Quando vivia em casa dos meus avós, o meu tio tinha no quarto um gira-discos Philips, um amplificador e respectivas colunas. Eu, por vezes, na sua ausência, ia até ao quarto e explorava o pouco a que chegava. Eram momentos de adrenalina, pois ele podia regressar a qualquer momento. Outro momento inesquecível era quando ele colocava aquilo a funcionar e pegava numa escova vermelha, muito macia para limpar os discos enormes. A música enchia a casa e embora não me lembre do nome de nenhum em particular eu frui cada momento. Mais tarde, recordo-me de haver uma mala vermelha com vários álbuns com discos, uns com capa outros sem e nessa altura o meu tio já não vivia lá e a possibilidade de os ouvir ficou perdida.

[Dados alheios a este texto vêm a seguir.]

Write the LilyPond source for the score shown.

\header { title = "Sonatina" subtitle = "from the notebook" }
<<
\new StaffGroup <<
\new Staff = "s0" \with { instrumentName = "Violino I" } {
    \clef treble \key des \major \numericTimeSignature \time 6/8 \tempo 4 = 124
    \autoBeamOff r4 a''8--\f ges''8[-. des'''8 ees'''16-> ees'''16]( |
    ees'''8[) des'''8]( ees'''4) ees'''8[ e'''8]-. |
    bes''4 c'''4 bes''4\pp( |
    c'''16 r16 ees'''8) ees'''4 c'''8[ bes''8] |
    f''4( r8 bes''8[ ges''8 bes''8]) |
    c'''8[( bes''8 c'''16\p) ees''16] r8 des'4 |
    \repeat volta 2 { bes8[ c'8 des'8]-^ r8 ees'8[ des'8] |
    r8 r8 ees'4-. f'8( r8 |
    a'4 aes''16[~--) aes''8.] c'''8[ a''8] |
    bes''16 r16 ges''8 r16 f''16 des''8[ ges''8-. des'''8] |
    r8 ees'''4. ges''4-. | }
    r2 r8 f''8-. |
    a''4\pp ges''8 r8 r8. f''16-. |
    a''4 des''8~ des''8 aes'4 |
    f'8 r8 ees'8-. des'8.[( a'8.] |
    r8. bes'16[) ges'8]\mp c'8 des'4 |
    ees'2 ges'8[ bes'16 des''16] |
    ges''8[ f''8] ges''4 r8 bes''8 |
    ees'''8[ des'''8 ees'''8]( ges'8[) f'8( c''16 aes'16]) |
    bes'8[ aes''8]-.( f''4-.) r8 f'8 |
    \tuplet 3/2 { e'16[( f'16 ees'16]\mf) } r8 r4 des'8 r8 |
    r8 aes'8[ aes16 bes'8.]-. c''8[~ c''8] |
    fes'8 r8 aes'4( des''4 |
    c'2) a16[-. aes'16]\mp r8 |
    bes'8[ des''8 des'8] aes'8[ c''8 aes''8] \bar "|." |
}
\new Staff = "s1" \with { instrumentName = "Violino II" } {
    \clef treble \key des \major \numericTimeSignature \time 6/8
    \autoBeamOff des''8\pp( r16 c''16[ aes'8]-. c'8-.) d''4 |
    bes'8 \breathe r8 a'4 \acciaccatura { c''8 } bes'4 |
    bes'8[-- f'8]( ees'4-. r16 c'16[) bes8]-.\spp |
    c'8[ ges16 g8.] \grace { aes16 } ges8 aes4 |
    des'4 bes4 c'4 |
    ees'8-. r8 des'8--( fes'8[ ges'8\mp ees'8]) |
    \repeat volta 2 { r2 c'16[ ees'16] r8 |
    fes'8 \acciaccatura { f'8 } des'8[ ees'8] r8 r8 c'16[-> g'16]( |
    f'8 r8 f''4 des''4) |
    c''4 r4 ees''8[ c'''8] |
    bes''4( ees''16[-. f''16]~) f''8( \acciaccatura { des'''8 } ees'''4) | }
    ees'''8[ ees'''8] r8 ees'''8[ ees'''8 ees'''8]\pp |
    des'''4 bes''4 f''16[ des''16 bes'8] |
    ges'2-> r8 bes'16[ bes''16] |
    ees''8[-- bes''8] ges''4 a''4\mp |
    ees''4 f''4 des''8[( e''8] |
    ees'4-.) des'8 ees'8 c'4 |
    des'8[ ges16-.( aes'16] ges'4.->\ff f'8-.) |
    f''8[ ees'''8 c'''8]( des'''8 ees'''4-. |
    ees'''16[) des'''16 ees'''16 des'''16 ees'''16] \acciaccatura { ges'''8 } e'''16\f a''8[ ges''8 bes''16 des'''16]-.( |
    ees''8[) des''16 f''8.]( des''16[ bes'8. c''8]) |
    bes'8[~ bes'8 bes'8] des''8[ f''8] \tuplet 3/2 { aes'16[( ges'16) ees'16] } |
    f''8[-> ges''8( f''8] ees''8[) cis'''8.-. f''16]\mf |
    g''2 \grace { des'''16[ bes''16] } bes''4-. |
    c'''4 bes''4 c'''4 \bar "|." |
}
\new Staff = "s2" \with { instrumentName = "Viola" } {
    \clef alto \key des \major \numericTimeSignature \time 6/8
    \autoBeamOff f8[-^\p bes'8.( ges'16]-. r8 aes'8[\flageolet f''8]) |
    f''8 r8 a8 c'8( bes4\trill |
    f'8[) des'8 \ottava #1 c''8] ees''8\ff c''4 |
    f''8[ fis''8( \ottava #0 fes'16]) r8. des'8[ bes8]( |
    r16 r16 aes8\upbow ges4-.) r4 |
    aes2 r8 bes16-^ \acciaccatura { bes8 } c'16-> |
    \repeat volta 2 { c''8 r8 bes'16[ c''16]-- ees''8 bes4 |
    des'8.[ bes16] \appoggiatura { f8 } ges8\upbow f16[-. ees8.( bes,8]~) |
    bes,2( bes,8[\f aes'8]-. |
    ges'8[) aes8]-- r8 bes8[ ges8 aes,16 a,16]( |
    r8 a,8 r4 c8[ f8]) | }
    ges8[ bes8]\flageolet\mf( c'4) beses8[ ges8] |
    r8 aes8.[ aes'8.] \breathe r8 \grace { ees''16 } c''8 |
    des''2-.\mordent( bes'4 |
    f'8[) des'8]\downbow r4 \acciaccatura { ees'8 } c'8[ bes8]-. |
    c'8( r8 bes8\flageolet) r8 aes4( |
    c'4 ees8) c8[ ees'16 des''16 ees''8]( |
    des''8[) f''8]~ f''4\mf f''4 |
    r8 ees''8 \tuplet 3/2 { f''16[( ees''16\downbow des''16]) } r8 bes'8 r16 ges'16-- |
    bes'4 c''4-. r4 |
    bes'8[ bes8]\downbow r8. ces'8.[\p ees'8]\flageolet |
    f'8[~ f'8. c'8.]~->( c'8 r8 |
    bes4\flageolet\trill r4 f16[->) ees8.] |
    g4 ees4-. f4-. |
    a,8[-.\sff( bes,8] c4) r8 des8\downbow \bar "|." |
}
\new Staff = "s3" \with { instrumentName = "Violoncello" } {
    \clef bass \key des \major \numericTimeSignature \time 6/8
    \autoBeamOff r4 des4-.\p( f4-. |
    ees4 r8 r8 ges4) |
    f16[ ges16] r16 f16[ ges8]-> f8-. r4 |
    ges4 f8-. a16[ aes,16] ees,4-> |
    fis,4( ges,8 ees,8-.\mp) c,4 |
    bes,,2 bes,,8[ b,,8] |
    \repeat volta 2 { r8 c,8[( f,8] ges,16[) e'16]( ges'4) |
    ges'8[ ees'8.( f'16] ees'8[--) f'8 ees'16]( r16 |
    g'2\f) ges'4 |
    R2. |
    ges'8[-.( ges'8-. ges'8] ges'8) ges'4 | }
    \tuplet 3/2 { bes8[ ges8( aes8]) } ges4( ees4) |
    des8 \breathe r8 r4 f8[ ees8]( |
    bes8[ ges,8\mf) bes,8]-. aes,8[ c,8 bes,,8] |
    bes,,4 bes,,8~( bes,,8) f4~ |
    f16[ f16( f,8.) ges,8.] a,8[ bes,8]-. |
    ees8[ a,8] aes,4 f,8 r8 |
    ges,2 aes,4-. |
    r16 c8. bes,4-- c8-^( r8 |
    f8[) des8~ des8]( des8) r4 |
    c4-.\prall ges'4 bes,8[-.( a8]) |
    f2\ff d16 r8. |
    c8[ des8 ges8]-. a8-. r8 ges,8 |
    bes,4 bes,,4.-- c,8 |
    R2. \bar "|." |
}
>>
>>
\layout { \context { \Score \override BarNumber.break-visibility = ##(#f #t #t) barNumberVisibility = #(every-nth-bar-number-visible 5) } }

Passaram- se anos e o desejo de ter um gira-discos manteve-se acrescido do gosto, único e intimista, pela música. Talvez o regresso do vinil também trazido ainda mais vontade ao assunto.
A verdade é que este desejo tornou-se realidade e agora tenho em casa um Numark [obrigado a vocês de quem guardo o nome só para mim e uma grande estima], amplificado que permite, também, gravar discos directamente para o computador através da saída de audio….
É um regresso ao passado recheado de moções que nem sei bem descrever. Pelo gira-discos já passaram alguns clássicos e outras coisas bem mais recentes e que fazem parte dos meus actuais gostos musicais.

A fotografia do numark anima a minha página do facebook há muito tempo, e estive há uns tempos para a mudar, mas acho que vou optar por ficar com ela mais algum tempo.

Por isso não será de estranhar que um destes dias comece aqui a partilhar esses álbuns, e outros, que agora preenchem um pequeno espaço aqui na casa.